You see, taken to its extreme, all disordered behavior involves the brain. Not only that, but the definition of “disordered behavior” is heavily culturally determined. For example, in Saudi Arabia drinking alcohol at all is “disordered” (except among the royalty), while cannabis or opiate use is much more normative. The opposite holds true for North America. Compulsive sexuality in the US might be considered normal male behavior in many other cultures. Drunkenness is almost a requirement in some Asian business environments whereas it has increasingly become stigmatized in the US. Another prime example is the gradual disapproval and stigmatization of smoking tobacco in the US. What was once a symbol of sophistication has become a symbol of lower class behavior, of “inferior” people who can't quit smoking and put on Lycra for their bike ride or run after eating granola and yogurt for breakfast. Now, the same is happening for obesity.
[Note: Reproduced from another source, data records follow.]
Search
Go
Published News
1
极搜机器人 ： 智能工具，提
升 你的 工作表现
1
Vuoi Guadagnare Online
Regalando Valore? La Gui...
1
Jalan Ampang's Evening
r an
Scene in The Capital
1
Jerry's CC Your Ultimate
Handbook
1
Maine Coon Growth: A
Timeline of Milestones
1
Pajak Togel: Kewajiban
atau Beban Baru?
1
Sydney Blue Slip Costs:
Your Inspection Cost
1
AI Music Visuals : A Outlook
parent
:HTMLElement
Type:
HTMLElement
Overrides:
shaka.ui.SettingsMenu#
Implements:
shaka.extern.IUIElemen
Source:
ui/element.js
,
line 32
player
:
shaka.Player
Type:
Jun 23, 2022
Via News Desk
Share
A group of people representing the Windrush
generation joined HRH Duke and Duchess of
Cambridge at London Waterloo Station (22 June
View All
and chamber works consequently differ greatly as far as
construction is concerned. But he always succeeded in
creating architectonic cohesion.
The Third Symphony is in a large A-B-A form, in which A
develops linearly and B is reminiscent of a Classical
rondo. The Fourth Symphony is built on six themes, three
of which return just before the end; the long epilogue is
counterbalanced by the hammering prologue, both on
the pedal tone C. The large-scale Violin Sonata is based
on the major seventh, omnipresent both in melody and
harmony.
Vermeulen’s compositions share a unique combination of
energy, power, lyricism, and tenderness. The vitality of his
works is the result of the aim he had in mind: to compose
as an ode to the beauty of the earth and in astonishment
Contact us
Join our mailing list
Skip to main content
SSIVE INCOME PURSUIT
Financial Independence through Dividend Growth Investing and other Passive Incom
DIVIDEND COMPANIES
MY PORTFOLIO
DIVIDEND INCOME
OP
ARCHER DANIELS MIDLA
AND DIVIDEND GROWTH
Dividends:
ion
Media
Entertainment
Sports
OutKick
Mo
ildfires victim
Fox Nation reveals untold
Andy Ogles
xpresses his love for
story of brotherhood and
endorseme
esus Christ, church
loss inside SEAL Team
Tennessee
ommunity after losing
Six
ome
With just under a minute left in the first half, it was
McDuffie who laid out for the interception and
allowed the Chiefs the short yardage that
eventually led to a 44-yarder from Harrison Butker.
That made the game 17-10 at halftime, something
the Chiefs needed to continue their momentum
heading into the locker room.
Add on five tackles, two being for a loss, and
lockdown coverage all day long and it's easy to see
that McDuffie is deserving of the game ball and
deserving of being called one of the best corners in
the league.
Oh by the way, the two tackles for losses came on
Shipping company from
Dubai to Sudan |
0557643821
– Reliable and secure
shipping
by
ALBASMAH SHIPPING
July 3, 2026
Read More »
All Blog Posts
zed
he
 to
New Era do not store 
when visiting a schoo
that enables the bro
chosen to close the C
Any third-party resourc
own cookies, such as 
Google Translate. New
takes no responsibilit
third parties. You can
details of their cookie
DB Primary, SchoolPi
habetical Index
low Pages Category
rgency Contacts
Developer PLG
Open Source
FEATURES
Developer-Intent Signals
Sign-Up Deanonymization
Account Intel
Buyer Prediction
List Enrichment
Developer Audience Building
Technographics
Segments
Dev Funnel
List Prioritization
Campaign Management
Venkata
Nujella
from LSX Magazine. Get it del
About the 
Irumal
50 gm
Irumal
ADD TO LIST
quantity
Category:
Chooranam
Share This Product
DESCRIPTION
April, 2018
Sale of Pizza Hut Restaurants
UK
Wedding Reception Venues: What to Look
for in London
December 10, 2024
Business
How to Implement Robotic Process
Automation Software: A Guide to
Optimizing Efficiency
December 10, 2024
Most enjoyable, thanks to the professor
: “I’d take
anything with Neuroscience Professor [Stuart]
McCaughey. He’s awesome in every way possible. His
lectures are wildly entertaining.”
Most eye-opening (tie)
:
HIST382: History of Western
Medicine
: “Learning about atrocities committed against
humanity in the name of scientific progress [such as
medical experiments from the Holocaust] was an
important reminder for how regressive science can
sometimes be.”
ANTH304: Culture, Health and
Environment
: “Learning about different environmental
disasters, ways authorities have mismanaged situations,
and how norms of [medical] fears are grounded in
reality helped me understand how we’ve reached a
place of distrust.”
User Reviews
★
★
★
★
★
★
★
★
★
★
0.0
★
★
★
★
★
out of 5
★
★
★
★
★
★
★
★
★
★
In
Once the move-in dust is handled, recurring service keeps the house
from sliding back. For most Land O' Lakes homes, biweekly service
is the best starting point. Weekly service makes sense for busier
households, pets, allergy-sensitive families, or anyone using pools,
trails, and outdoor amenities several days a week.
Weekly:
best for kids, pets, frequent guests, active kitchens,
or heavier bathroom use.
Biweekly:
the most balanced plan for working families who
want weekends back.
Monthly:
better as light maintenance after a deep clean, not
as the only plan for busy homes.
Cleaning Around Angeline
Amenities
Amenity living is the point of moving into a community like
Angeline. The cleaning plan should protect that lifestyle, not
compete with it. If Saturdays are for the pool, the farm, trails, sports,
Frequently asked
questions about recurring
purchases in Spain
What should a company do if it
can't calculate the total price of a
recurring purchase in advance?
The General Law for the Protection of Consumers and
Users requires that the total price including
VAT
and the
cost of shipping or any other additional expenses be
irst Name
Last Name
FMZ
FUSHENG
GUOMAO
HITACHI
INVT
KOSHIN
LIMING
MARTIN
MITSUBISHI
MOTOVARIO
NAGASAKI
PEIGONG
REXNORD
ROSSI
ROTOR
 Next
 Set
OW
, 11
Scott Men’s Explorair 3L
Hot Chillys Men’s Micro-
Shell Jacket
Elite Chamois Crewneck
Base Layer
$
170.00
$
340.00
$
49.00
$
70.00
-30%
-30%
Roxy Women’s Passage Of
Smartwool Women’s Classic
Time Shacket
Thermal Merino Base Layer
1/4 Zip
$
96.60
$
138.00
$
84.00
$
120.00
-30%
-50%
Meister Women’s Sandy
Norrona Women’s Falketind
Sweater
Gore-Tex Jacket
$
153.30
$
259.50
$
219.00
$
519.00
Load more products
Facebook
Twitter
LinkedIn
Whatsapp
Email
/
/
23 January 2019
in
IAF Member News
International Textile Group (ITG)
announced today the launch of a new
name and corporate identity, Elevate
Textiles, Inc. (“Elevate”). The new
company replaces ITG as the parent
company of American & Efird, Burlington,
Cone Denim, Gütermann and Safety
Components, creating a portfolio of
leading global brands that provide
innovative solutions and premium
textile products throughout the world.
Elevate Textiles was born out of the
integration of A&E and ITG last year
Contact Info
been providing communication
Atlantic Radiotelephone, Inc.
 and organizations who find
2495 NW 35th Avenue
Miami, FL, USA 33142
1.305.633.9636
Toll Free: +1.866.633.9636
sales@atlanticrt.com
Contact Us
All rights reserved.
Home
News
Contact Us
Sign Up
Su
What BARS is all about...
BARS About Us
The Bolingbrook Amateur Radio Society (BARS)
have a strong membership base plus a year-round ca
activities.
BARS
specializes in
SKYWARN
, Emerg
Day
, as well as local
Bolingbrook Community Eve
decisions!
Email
So the bottom line is that disordered behavior necessarily involves the brain because it cannot otherwise be possible. Ergo, the brain is disordered if behavior is disordered. However, brains can become disordered by hostile environments, extreme stress and many other outside influences. To say that disordered behavior is only the product of an individually “diseased” brain is to blame the victim in many cases. One cannot separate the internal environment, the brain, and the external environment. They are all part of the same organic system. Biological reductionism is therefore inherently politically reactionary: it places the problem squarely in a disordered individual, perhaps genetically inferior, while ignoring larger social influences that have substantial effects on individuals and therefore individual brains. More on this to come. 

1 comment:

  1. This is a very good explanation that I think most people will understand, but I think you still need to elaborate on whether the disordered brain produces the disordered behavior or the other way around. I understand how behavior and the brain go together, but a person's compulsive need to spend hours on Facebook indicates they have problems in their brain psychologically and emotionally. Are you saying that these states of disorder are illustrative of disease? Certainly sex addiction can not be generalized, rather it appears to be a moral issue. For example, both Jesse James and Tiger Woods checked into rehabs for sex addiction. If they were not married and they had multiple relationships nobody would say anything. The rock star that has thousands of women is not considered to have a sex addiction. It's only when the person gets caught cheating that they seek help as if to suggest that the problem was their addiction which once they go to a 12 Step program they are reminded that they are powerless over this condition as if to justify the behavior. You suggest that reducing things to simply biology blames the victim, but don't you think that referring to morally disapproved behaviors also provides a justification for the behavior that removes responsibility from the individual? You pointed out that some cultures would think a man's compulsive sexual nature was normal. In the U.S. where the addiction industry is dominated by a non-medical, faith based approach, this disordered behavior is considered morally wrong. We can't label everyone that is considered morally wrong, to be diseased. I simply do not like that word, nor do I think it is used properly in the treatment industry.